Use modular architecture application processor to expand mobile phone functions
In the next generation of multi-functional mobile phones, applications such as DSC, MP3, games and video are in full bloom. If only the baseband chip is used to realize these functions, it will significantly increase the CPU load and affect the communication processing performance. The application processor (AP) is suitable for expanding the functions of mobile phones, and the AP subsystem with a modular architecture can be reused in mobile phones of different mobile system formats. This article will discuss the requirements for APs and the integration of APs with existing baseband chips.
Most mobile phone manufacturers will use the reference design solutions provided by semiconductor suppliers. This scheme is mainly composed of object code and a small amount of source code. It is difficult for R & D engineers to modify the scheme and add new functions. In addition, the limited resources of the baseband chip make it impossible to implement high-load multimedia applications, such as DSC, MP3, MPEG-4, games, and video phones, which are necessary for high-end mobile phones.
These manufacturers are experienced in the hardware and software of the reference solution. The quality of the reference scheme has been verified and proven in commercial products. It's better to reuse it in subsequent products instead of re-developing all functions. In order to upgrade existing mobile phone designs to high-end phones, the application processor architecture is a shortcut for manufacturers. The existing baseband system can be reused and connected to an AP subsystem. The subsystem is similar to a module and can be connected to a baseband system.
The traditional method of modular architecture to extend the characteristics of mobile phones is to write and execute new applications on the baseband chip. This single-chip architecture requires engineers to upgrade the baseband chip to obtain more CPU power. In order to realize the connection of the camera function and SD / MMC, the circuit must be redesigned. The baseband code should be transplanted into the new chip. Existing functions must be thoroughly re-verified, even if they have been tested before. In addition, for this single-chip architecture, the size of the program code will be very large and very complex. This leads to longer development and debugging time, and ultimately increases the cost of development.
By adopting a modular AP architecture, multimedia function applications that used to consume too much CPU resources can be executed on the AP. Most of the codes and circuits on existing mobile phones can be reused with only a slight modification. Software engineers can therefore focus on developing new applications. These applications only need to be developed and debugged on the AP.
This dual-processor solution separates baseband work from AP work, with one processor implementing basic telephony functions and the other processor implementing multimedia functions. The baseband processor implements basic phone functions such as call / answer made by current mobile phones, and the AP processor is dedicated to handling high-load multimedia applications. This eliminates the risk of baseband failure caused by newly applied software defects. For example, an unpaired disable / enable interrupt on a new application will suspend the real-time operating system schedule, which will terminate all telephony functions if it is executed on a single processor.

- RECORDED DATA

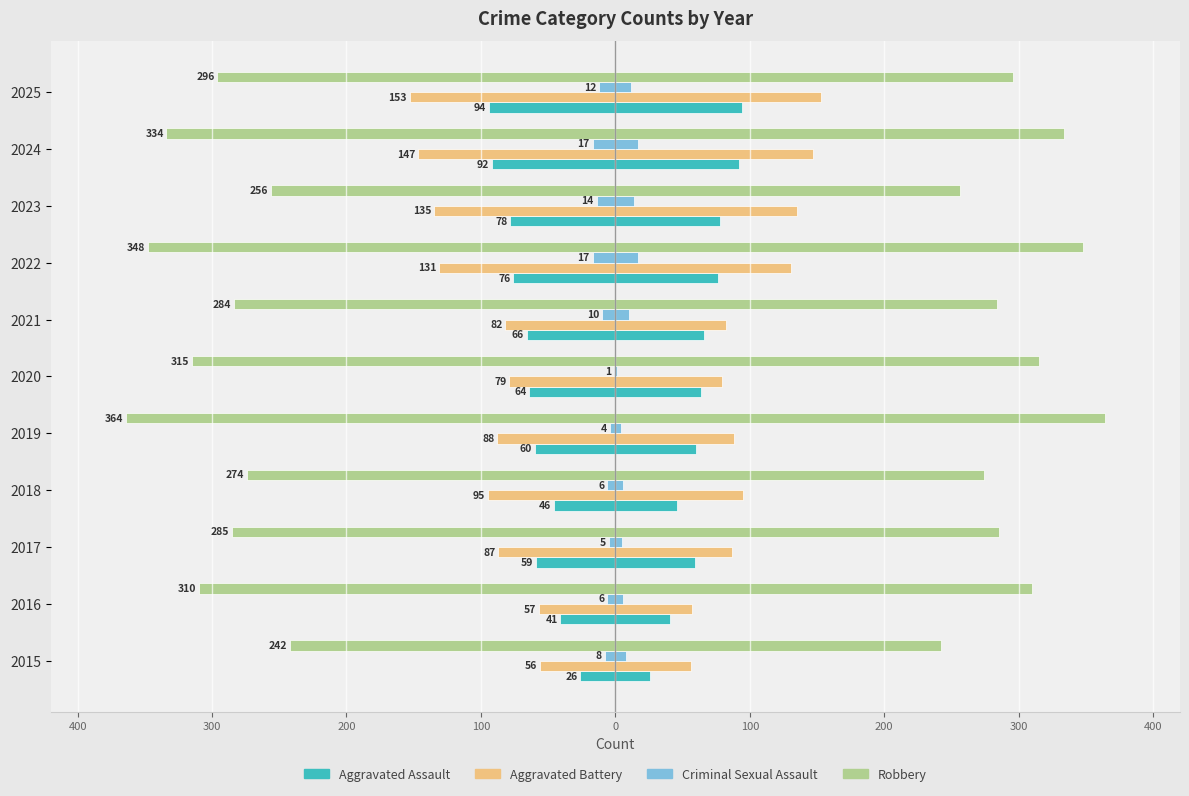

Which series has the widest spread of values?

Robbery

...

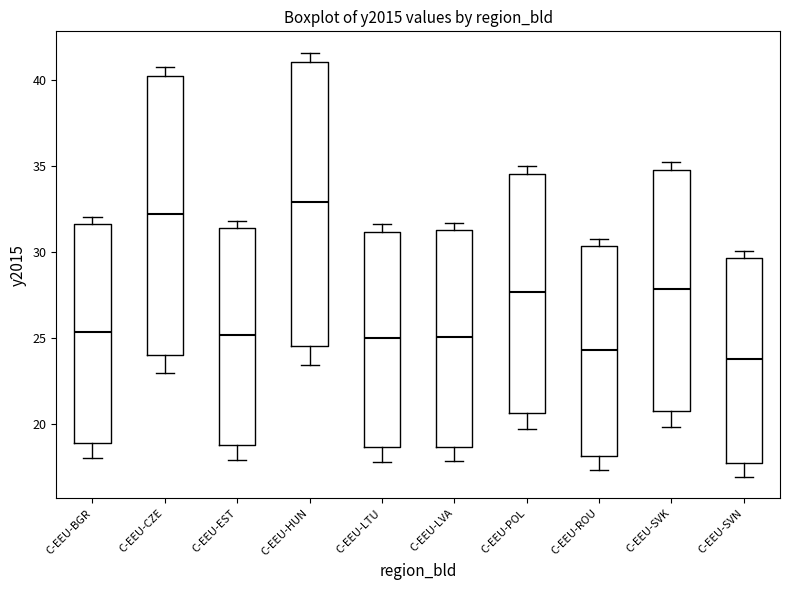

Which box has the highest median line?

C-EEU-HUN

- DIRECTIONS
• a. In the article on modular application processors, what do the reference design solutions from semiconductor suppliers mainly consist of?
• b. Reproduce word for word the stretch of the application processor article from "Most mobile phone" through "high-end mobile phones.".

- SOLUTIONS TO THE EXERCISE
• a. Object code and a small amount of source code.

• b.
Most mobile phone manufacturers will use the reference design solutions provided by semiconductor suppliers. This scheme is mainly composed of object code and a small amount of source code. It is difficult for R & D engineers to modify the scheme and add new functions. In addition, the limited resources of the baseband chip make it impossible to implement high-load multimedia applications, such as DSC, MP3, MPEG-4, games, and video phones, which are necessary for high-end mobile phones.